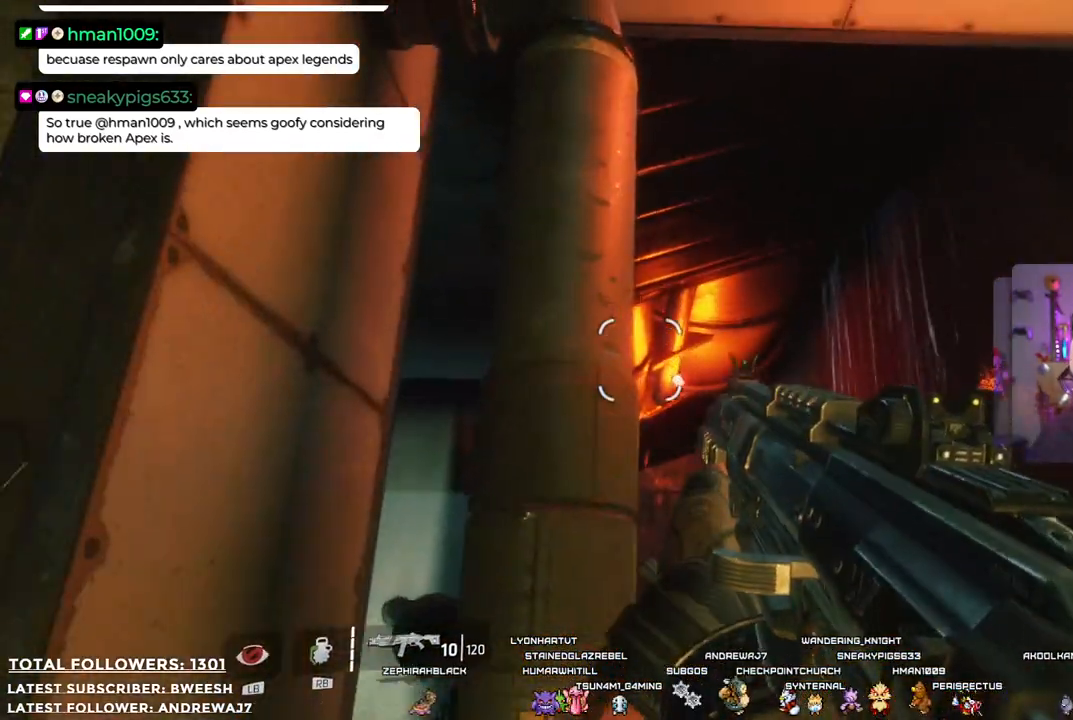
{"buttons": [], "left_stick": "up-right", "right_stick": "center", "events": [[301, "left_stick", "up-right"], [401, "A", "up"]]}
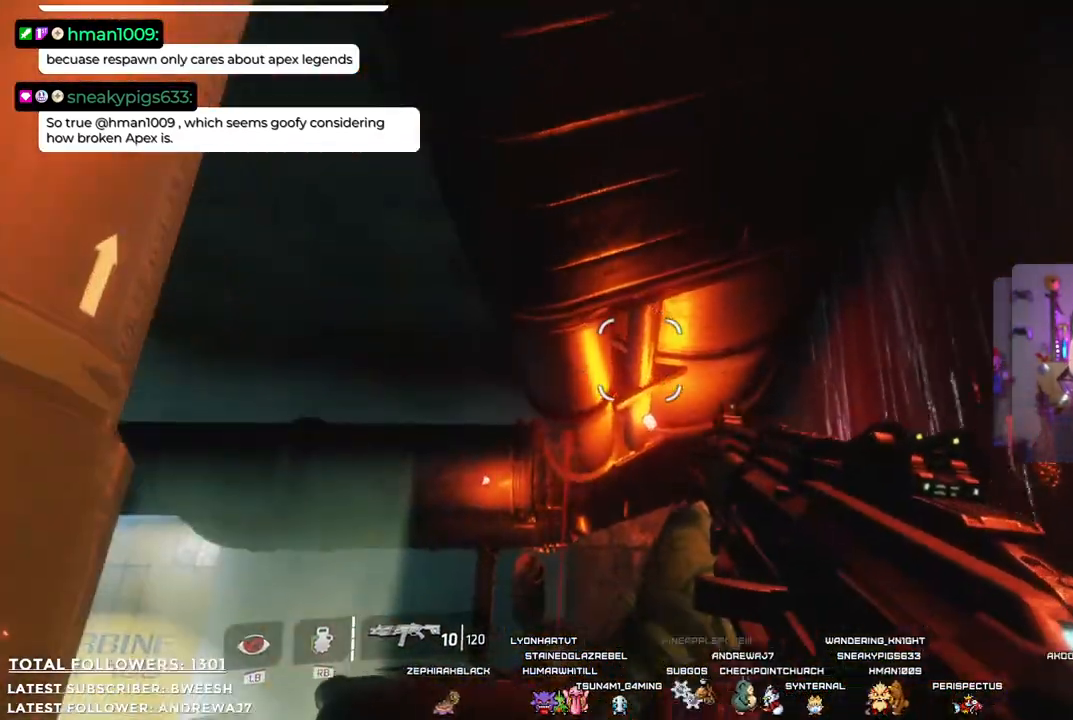
{"buttons": [], "left_stick": "center", "right_stick": "center", "events": [[50, "right_stick", "down"], [100, "left_stick", "up"], [234, "left_stick", "center"], [468, "right_stick", "center"]]}
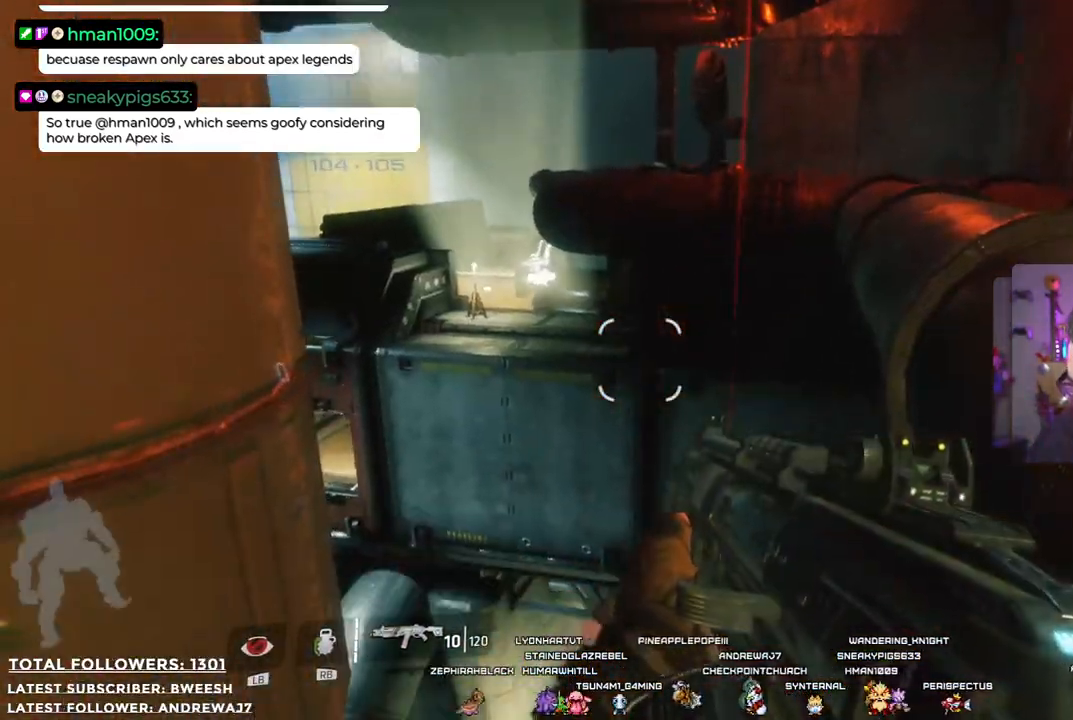
{"buttons": [], "left_stick": "up-right", "right_stick": "down", "events": [[100, "left_stick", "up"], [451, "left_stick", "up-right"], [484, "right_stick", "down"]]}
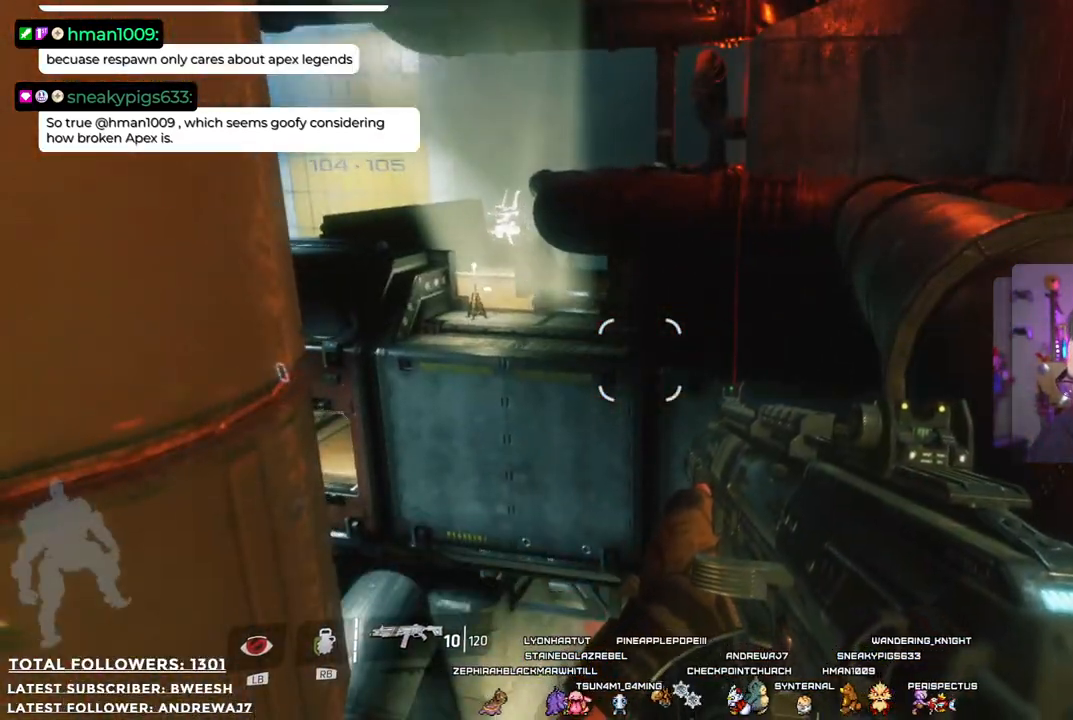
{"buttons": ["A"], "left_stick": "right", "right_stick": "center", "events": [[67, "left_stick", "center"], [100, "right_stick", "center"], [234, "left_stick", "up-right"], [334, "A", "down"], [484, "left_stick", "right"]]}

=== AIM OF THE TASK ===
All of the data, minus its pictures, should be repeated exactly.

=== ANSWER TO THIS EXERCISE ===
{"buttons": [], "left_stick": "up-right", "right_stick": "center", "events": [[301, "left_stick", "up-right"], [401, "A", "up"]]}
{"buttons": [], "left_stick": "center", "right_stick": "center", "events": [[50, "right_stick", "down"], [100, "left_stick", "up"], [234, "left_stick", "center"], [468, "right_stick", "center"]]}
{"buttons": [], "left_stick": "up-right", "right_stick": "down", "events": [[100, "left_stick", "up"], [451, "left_stick", "up-right"], [484, "right_stick", "down"]]}
{"buttons": ["A"], "left_stick": "right", "right_stick": "center", "events": [[67, "left_stick", "center"], [100, "right_stick", "center"], [234, "left_stick", "up-right"], [334, "A", "down"], [484, "left_stick", "right"]]}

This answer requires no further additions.